Égypte : L’agriculture frappée par la guerre en Iran
La guerre en Iran provoque une flambée mondiale des prix agricoles. En Égypte, les petits agriculteurs subissent de plein fouet une crise économique sévère.
Hausse des coûts et baisse de production
La guerre en Iran a perturbé les marchés mondiaux de l’énergie. En Égypte, les coûts agricoles augmentent fortement depuis le début du conflit : engrais, carburant et semences enregistrent des hausses importantes. Face à cette situation, les petits agriculteurs réduisent leurs surfaces cultivées, voire abandonnent certaines cultures exigeantes comme le blé. Les récoltes deviennent insuffisantes pour couvrir les coûts de production. Dans le village de Nazlet Al-Shobak, les exploitations tournent au ralenti. Des pompes d’irrigation restent arrêtées pour économiser le carburant, et des parcelles entières sont laissées en friche. Les agriculteurs privilégient des cultures moins coûteuses, tandis que les récoltes de pommes de terre sont stockées sans garantie de vente. Sur les marchés locaux, les prix agricoles restent très instables.

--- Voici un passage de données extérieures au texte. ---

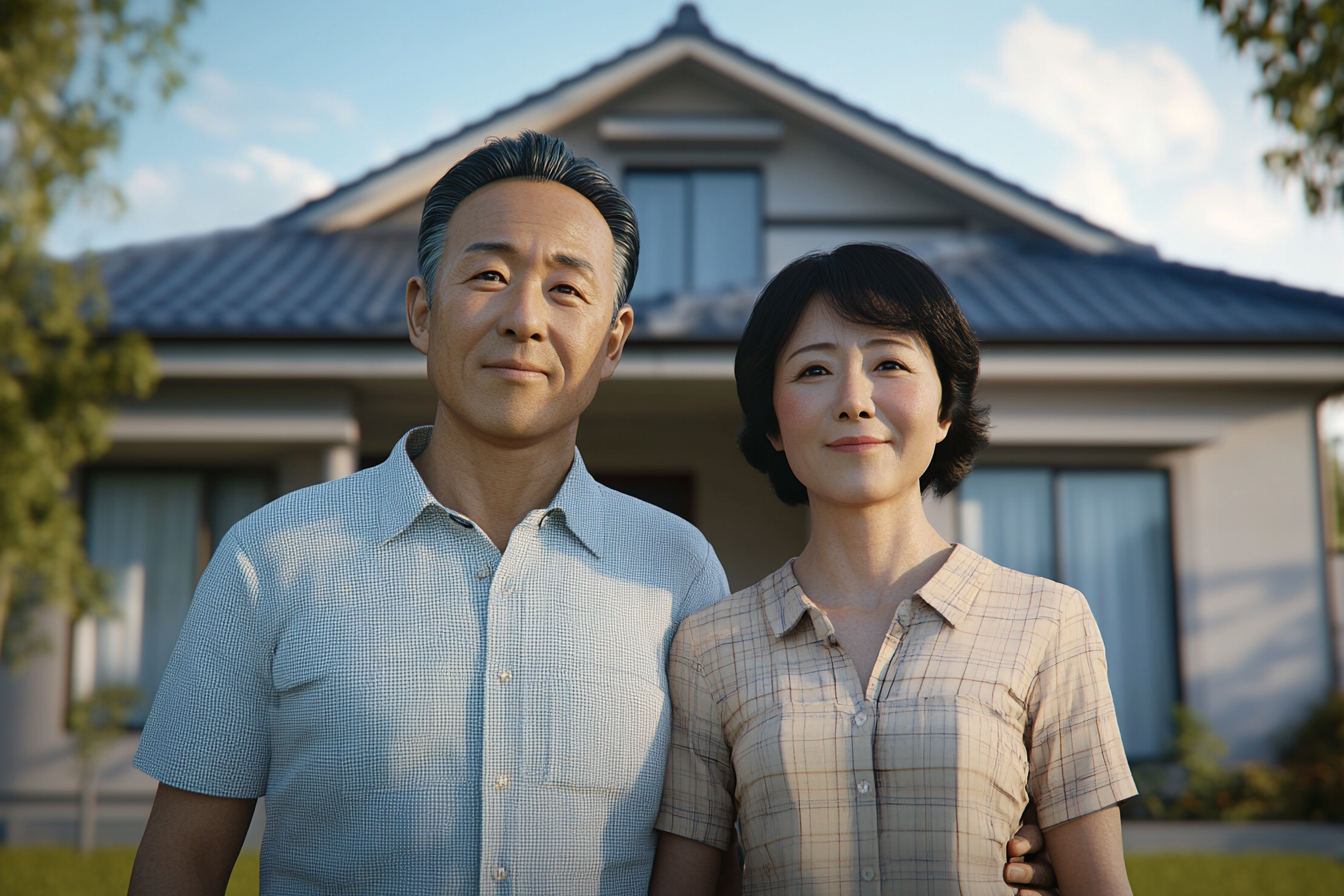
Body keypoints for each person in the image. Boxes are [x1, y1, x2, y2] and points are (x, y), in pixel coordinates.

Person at [126, 133, 1059, 895]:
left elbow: (743, 839)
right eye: (487, 275)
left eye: (568, 288)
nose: (525, 317)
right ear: (420, 311)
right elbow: (183, 863)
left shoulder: (679, 574)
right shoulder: (272, 558)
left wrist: (987, 849)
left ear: (613, 340)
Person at [649, 243, 1136, 895]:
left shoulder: (1048, 624)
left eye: (889, 363)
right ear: (772, 423)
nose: (853, 399)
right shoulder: (708, 648)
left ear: (945, 411)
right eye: (813, 371)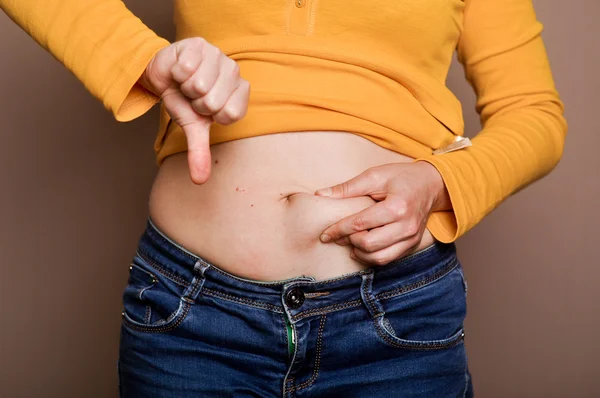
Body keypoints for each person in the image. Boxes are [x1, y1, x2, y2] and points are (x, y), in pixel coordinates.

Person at [1, 0, 566, 396]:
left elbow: (535, 114)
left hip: (394, 316)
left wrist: (442, 183)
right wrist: (143, 61)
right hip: (192, 318)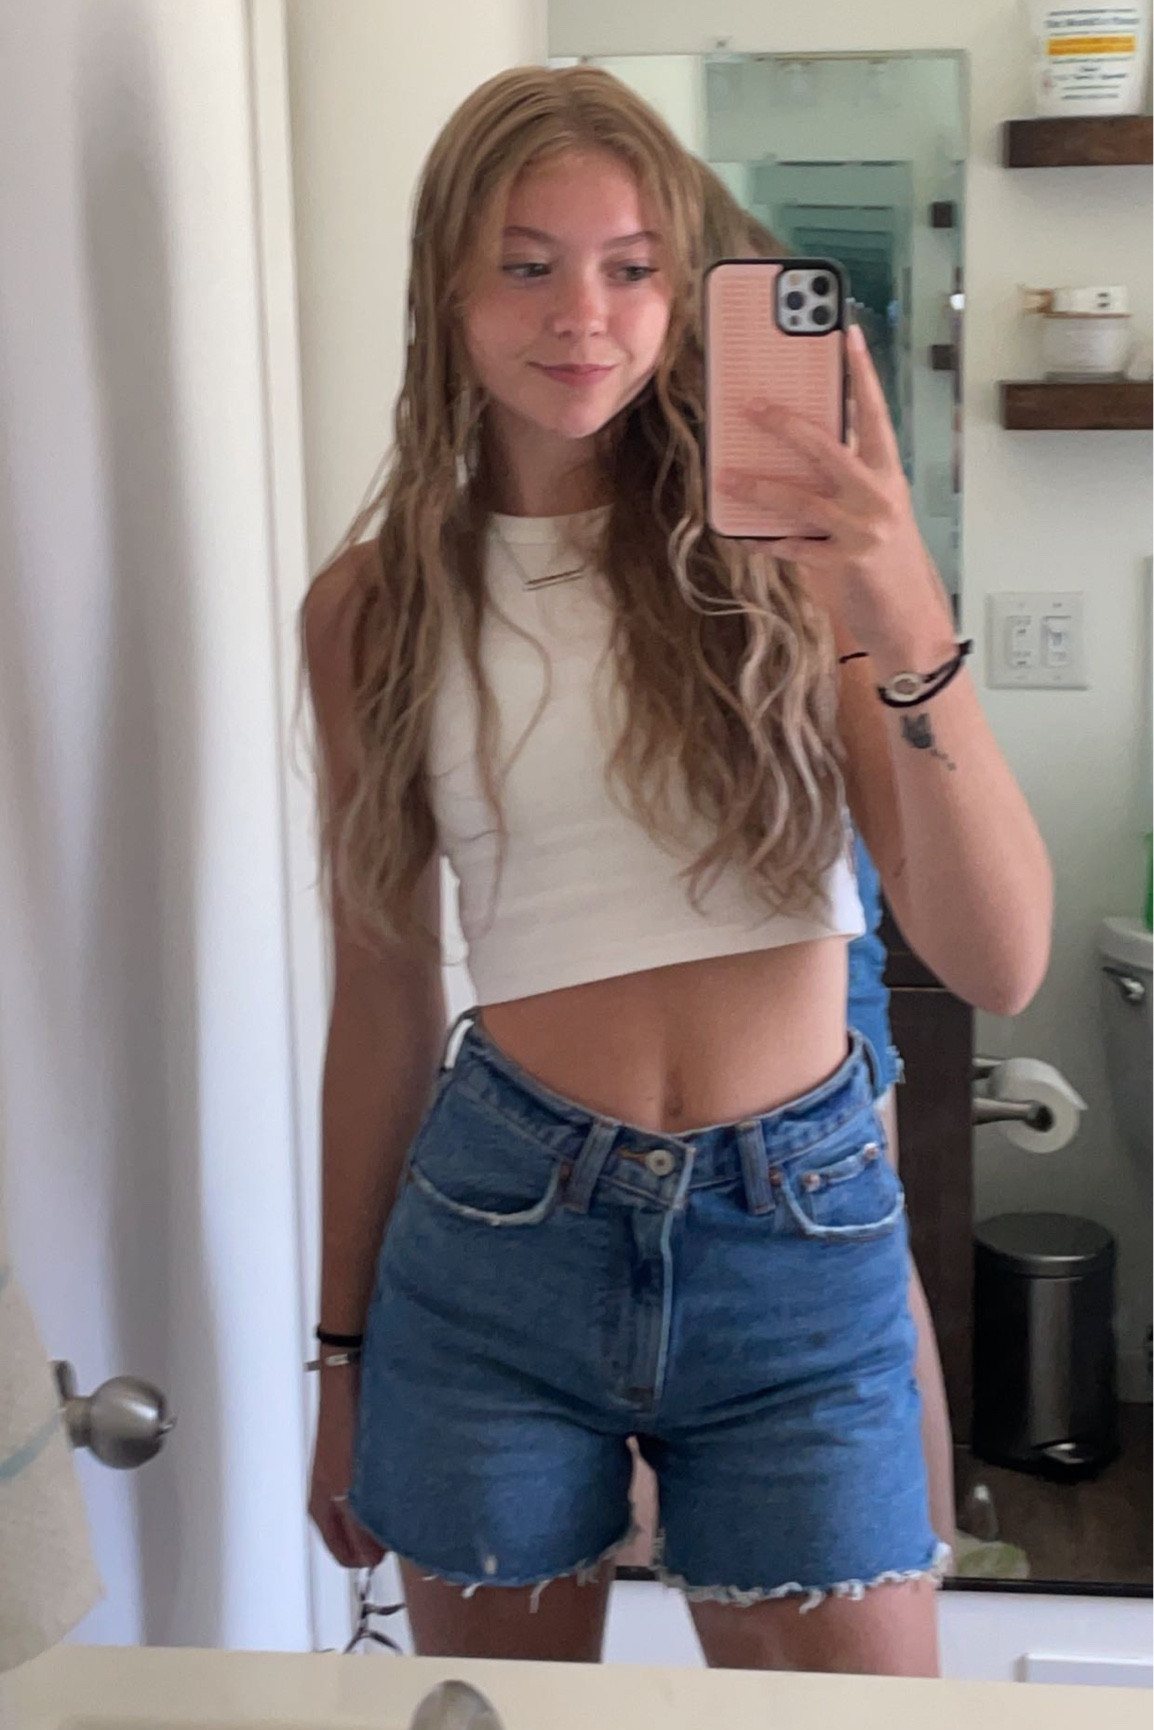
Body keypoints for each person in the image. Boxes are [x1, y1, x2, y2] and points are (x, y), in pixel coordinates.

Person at [302, 66, 1051, 1675]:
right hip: (497, 1232)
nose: (582, 314)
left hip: (794, 1235)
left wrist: (904, 616)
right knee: (495, 1717)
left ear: (683, 287)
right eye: (526, 263)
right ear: (446, 289)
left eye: (631, 267)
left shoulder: (790, 566)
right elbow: (380, 992)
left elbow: (998, 961)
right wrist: (339, 1355)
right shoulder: (371, 607)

Ashraf Abu Ragab, agriculteur, n’exploite plus qu’une partie de ses terres. Il a licencié ses employés à cause des coûts trop élevés et réduit de moitié sa surface cultivée. Les intrants agricoles ont presque doublé depuis le début du conflit. Le carburant reste un facteur majeur de hausse des coûts, rendant l’irrigation difficile à maintenir régulièrement. De nombreux agriculteurs adoptent des stratégies de survie, mais leurs revenus diminuent fortement dans les zones rurales. Métayer, Mohamed Ragab évoque une rentabilité devenue quasi inexistante.
Une chaîne mondiale perturbée par le conflit
Les tensions affectent le détroit stratégique d’Ormuz, passage maritime essentiel au commerce mondial, par lequel transite une grande partie des engrais et hydrocarbures. Les perturbations entraînent une flambée des prix mondiaux. L’Égypte, fortement dépendante des importations de carburant, subit de plein fouet cette hausse, aggravée par la dévaluation de sa monnaie. Le prix de l’urée atteint des niveaux record. Si les producteurs d’engrais peuvent tirer profit de la hausse mondiale, les petits agriculteurs, eux, n’ont aucune capacité d’adaptation.
Les experts alertent sur une baisse des rendements agricoles. En réduisant les intrants essentiels, certains agriculteurs changent de cultures pour limiter les pertes. La FAO confirme une pression globale sur les chaînes agricoles : les cultures de blé, de maïs et de riz sont menacées. Or, l’Égypte dépend très largement des importations de blé. Les risques alimentaires augmentent si la crise persiste. Les agriculteurs anticipent une saison difficile, et les marchés agricoles pourraient rester instables plusieurs mois encore. Les impacts de la guerre se prolongent durablement sur l’économie rurale égyptienne.